Single by Basement Jaxx

from the album Rooty
- Released: 17 June 2002
- Genre: House
- Length: 4:49
- Label: XL
- Songwriters: Simon Ratcliffe; Felix Buxton; Merrill Beth Nisker;
- Producer: Basement Jaxx

Basement Jaxx singles chronology
| "Where's Your Head At" (2001) | "Get Me Off" (2002) | "Do Your Thing" (2003) |

= Get Me Off =

2002 single by Basement Jaxx

"Get Me Off" is a song by British electronic music duo Basement Jaxx. The song was originally intended for Janet Jackson after she contacted the duo to collaborate for her seventh album, All for You. "Get Me Off" was released on 17 June 2002 as the fourth single from their second studio album, Rooty (2001).
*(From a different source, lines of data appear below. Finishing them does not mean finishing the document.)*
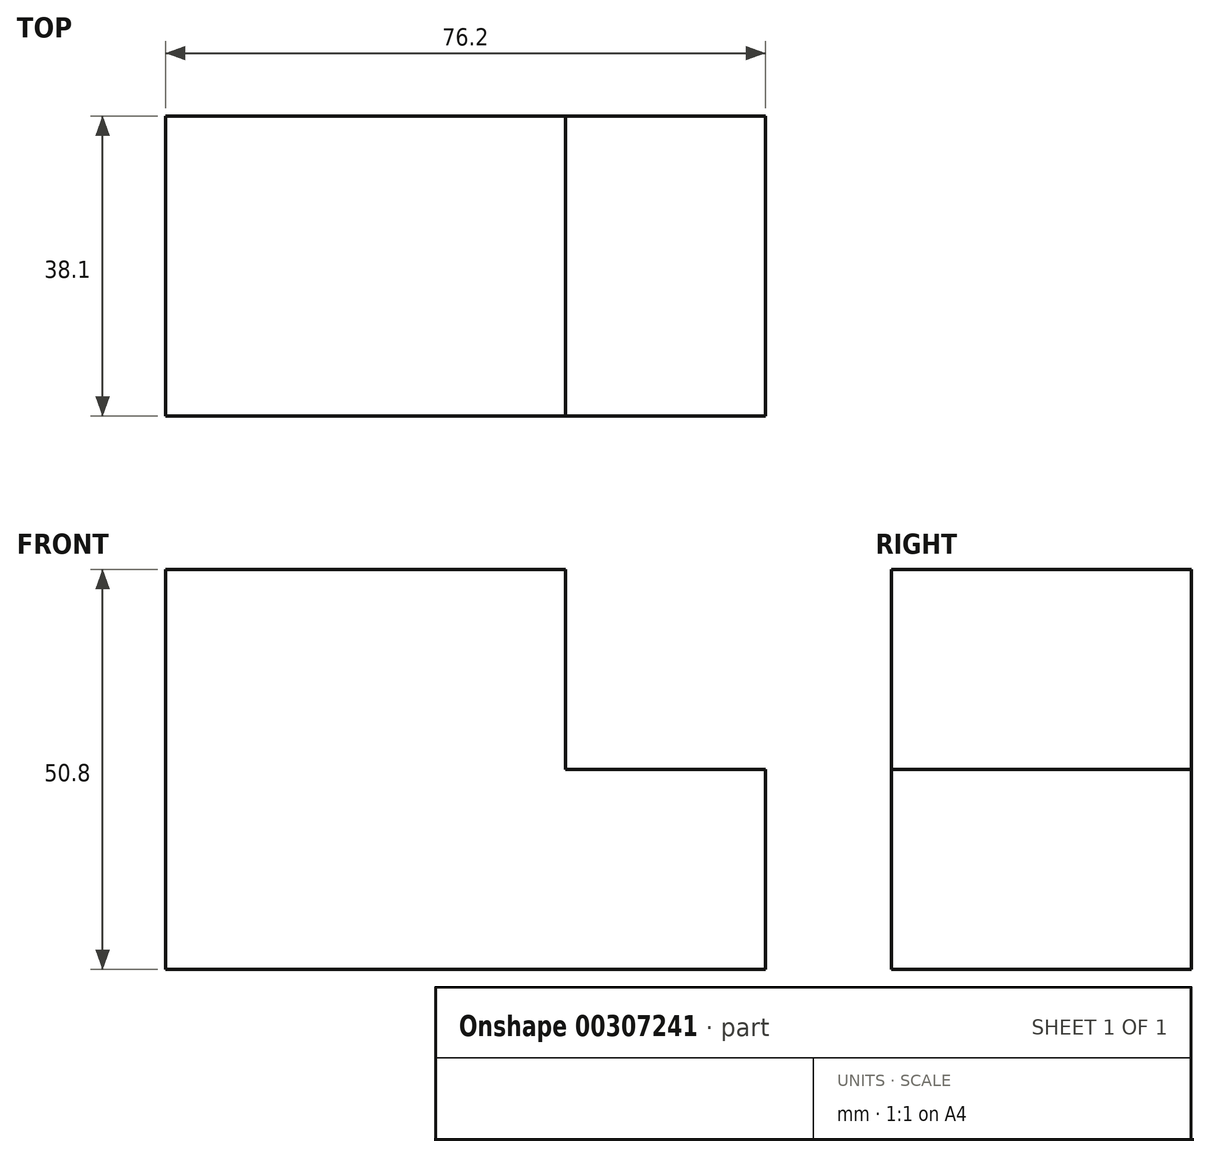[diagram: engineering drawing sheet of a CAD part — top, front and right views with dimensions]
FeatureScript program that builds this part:
annotation { "Feature Type Name" : "Feature", "Feature Type Description" : "" }
export const myFeature = defineFeature(function(context is Context, id is Id, definition is map)
    precondition{}
    {
        {
            var Q0;
            Q0=qCreatedBy(makeId("Front.planeOp"),FACE);
            var sketch = newSketch(context, id + "F0", { "sketchPlane" : qUnion([Q0])});
            skLineSegment(sketch, "E0", {"start": v(36.67, -41.7) * mm, "end": v(-39.53, -41.7) * mm});
            skLineSegment(sketch, "E1", {"start": v(36.67, -41.7) * mm, "end": v(36.67, -16.3) * mm});
            skLineSegment(sketch, "E2", {"start": v(36.67, -16.3) * mm, "end": v(11.27, -16.3) * mm});
            skLineSegment(sketch, "E3", {"start": v(11.27, -16.3) * mm, "end": v(11.27, 9.1) * mm});
            skLineSegment(sketch, "E4", {"start": v(-39.53, 9.1) * mm, "end": v(-39.53, -41.7) * mm});
            skLineSegment(sketch, "E5", {"start": v(-39.53, 9.1) * mm, "end": v(11.27, 9.1) * mm});
            skSolve(sketch);
        }
        {
            var Q0;
            Q0=makeQuery(id+"F0.imprint","IMPRINT",FACE,{"disambiguationData":[TD([[makeQuery(id+"F0.imprint","IMPRINT",EDGE,{"derivedFrom":sQuery(id+"F0.wireOp",EDGE,"E0")}),-1.0]])]});
            extrude(context, id + "F1", {"entities" : qUnion([Q0]), "depth" : 38.1 * mm});
        }
    });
The song reached number 22 in the United Kingdom, number 43 in Australia, and number 47 in Ireland. It is their only single from 1996 to 2005 that was not included on their greatest hits album, The Singles (2005).

==Background==
Upon expressing admiration for the Basement Jaxx's debut album Remedy, Janet Jackson contacted the duo to collaborate. Jackson was offered the song for the album, though declined. "She told us she loved our stuff," recalls Buxton, "but she thought we were Zero 7. We wished her every success in hooking up with a British dance duo eventually and said, 'Cheerio, Celine.'"

==Chart performance==
"Get Me Off" debuted and peaked at number 22 on the UK Singles Chart before falling to number 34 in its second week. The song spent a total of three weeks in the Top 75. The song also reached the top 50 in Australia and Ireland.

==Track listings==

UK CD 1
| No. | Title | Length |
|---|---|---|
| 1. | "Get Me Off" (Jaxx 2002 Remix Radio Edit) | 4:04 |
| 2. | "Do Your Thing" (Jaxx Club Remixx) | 6:38 |
| 3. | "Broken Dreams" (Los Amigos Invisibles Remix) | 3:33 |

UK CD 2
| No. | Title | Length |
|---|---|---|
| 1. | "Get Me Off" (Jaxx 2002 Club Mix) | 7:25 |
| 2. | "Get Me Off" (Peaches Remix) | 3:14 |
| 3. | "Get Me Off" (Supergetoff Remix) | 9:17 |

==Charts==

===Weekly charts===

Weekly chart performance for "Get Me Off"
| Chart (2002–2003) | Peak position |
|---|---|
| Australia (ARIA) | 43 |
| Canada (Nielsen SoundScan) | 31 |
| Europe (Eurochart Hot 100) | 81 |
| Ireland (IRMA) | 47 |
| Ireland Dance (IRMA) | 4 |
| Scotland Singles (Official Charts) | 27 |
| UK Singles (Official Charts) | 22 |
| UK Dance (Official Charts) | 1 |
| UK Indie (Official Charts) | 4 |
| US Dance Club Songs (Billboard) Superchumbo & Peaches Remixes | 26 |

===Year-end charts===

Year-end chart performance for "Get Me Off"
| Chart (2002) | Position |
|---|---|
| Canada (Nielsen SoundScan) | 190 |

==Covers and remixes==
Canadian electronic musician Peaches included her remix of "Get Me Off" as a bonus track for her album Fatherfucker.